GRAMOPHONES and PHONOGRAPHS
Help from Ian Calderbank - UK
For Help and Information about Gramophones
HMV SENIOR MONARCH GRAMOPHONE
This version of the Senior Monarch was available between May 1905 and October 1910, it was the most expensive and top of the Monarch range. Captain Scott took a Senior Monarch on his ill-fated Antarctic expedition (1910 - 1911).

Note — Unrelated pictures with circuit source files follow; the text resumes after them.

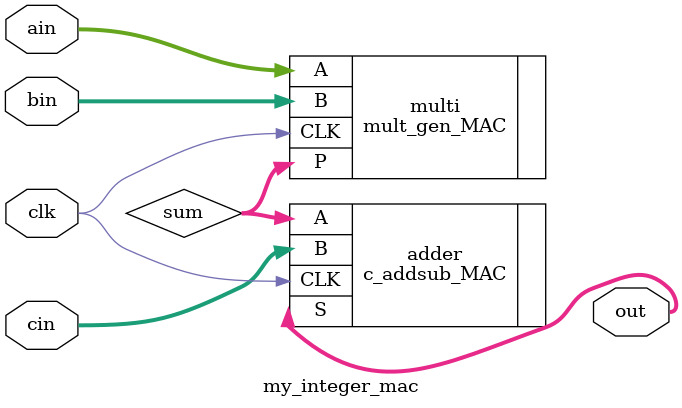
<source format=v>
`timescale 1ns / 1ps


module my_integer_mac(
    input [31:0] ain, bin, cin,
    input clk,
    output [31:0] out
    );

    wire [31:0] sum;


    mult_gen_MAC multi( // from IP catalog
        .A(ain),
        .B(bin),
        .CLK(clk),
        .P(sum)
    );

    c_addsub_MAC adder( // from IP catalog
        .A(sum),
        .B(cin),
        .CLK(clk),
        .S(out)
    );

endmodule

</source>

The totally original red metallic painted Morning Glory Horn is quite rare, no doubt there was a special reason for HMV to deviate from its usual enamel paint.
During its long life from 1903 the Exhibition Soundbox (Needle Holder) was identified in different ways. This Soundbox is the 1901 - 1907 version, identified on the front "Made in USA" "Gramophone & Typewriter London-Berlin-Paris". Until after the First World War HMV imported Soundboxes from Victor of the USA, they were non-sequentially numbered on the back (No. 145050).

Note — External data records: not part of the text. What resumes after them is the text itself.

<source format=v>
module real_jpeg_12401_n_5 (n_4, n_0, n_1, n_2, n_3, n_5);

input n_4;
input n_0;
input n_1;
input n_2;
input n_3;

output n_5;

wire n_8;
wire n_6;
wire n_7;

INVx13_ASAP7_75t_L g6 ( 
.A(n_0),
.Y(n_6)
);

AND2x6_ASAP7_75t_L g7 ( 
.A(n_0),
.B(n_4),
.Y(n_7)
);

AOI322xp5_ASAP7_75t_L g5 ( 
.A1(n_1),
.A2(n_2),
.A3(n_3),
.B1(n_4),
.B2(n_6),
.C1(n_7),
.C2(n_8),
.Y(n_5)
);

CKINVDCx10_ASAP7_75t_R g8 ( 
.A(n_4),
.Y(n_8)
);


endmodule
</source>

The case is top grade quarter sawed Oak with Corinthian Columns. The Angel Trademark transfer states "The Gramophone & Typewriter Ltd., 21 City Road, Finsbury Square E.C., Patented in Great Britain, Germany, France, Austria, Belgium, Russia".
The cast iron turntable has the original felt.
The motor is nickel plated with triple 1" 12½ foot 450 gm springs.
The tubular Winding Handle has a slotted end.
The speed control is circular with indicator arrow and there is a cannon brake.
The Morning Glory Horn is 24" Diameter by 23" Long. Case Height 7¼", Width 13½", Depth 13½".
This Gramophone is in reasonable unrestored condition.
The turntable felt has marks, but unlike on many 100 year old plus gramophones it is totally original.
A Soundbox Specialist has replaced the Soundbox diaphragm plus the front and rear rubber gaskets.
The motor has been stripped and serviced with new motor governor springs and weights by an Expert Engineer.
There is a small dink on the Tonearm commensurate with over 100 years of use.
You might not spot it, but one of the horn securing assembly bolts has been replaced (Exactly the same pattern, but slightly larger).
Probably due to the formulation of metallic paint 100 years ago the paint has completely oxidized on the outside of the horn and partially on the inside. HMV normally enameled rather than metallic painted their horns, this is the only example I have ever seen. It is the metal within the paint that has oxidized, not the metal of the horn.
I have tried to describe the Gramophone accurately, but please take into account it is nearly 115 years old and was a main source of Home family entertainment hence there will be minor imperfections commensurate with age.
HMV SENIOR MONARCH HORN GRAMOPHONE
The Gramophone is over 100 years old and therefore an Antique.
Non-specialist Couriers will only insure against "LOSS" not "DAMAGE" to Antiques.
The horn would require a wooden case as poor protection would be offered even in a heavy cardboard case.
Ideally the Gramophone should be collected from South Devon.
I could deliver within a reasonable distance of South Devon at the cost of fuel.
You could arrange for a specialist Courier to pick up and pack the Gramophone.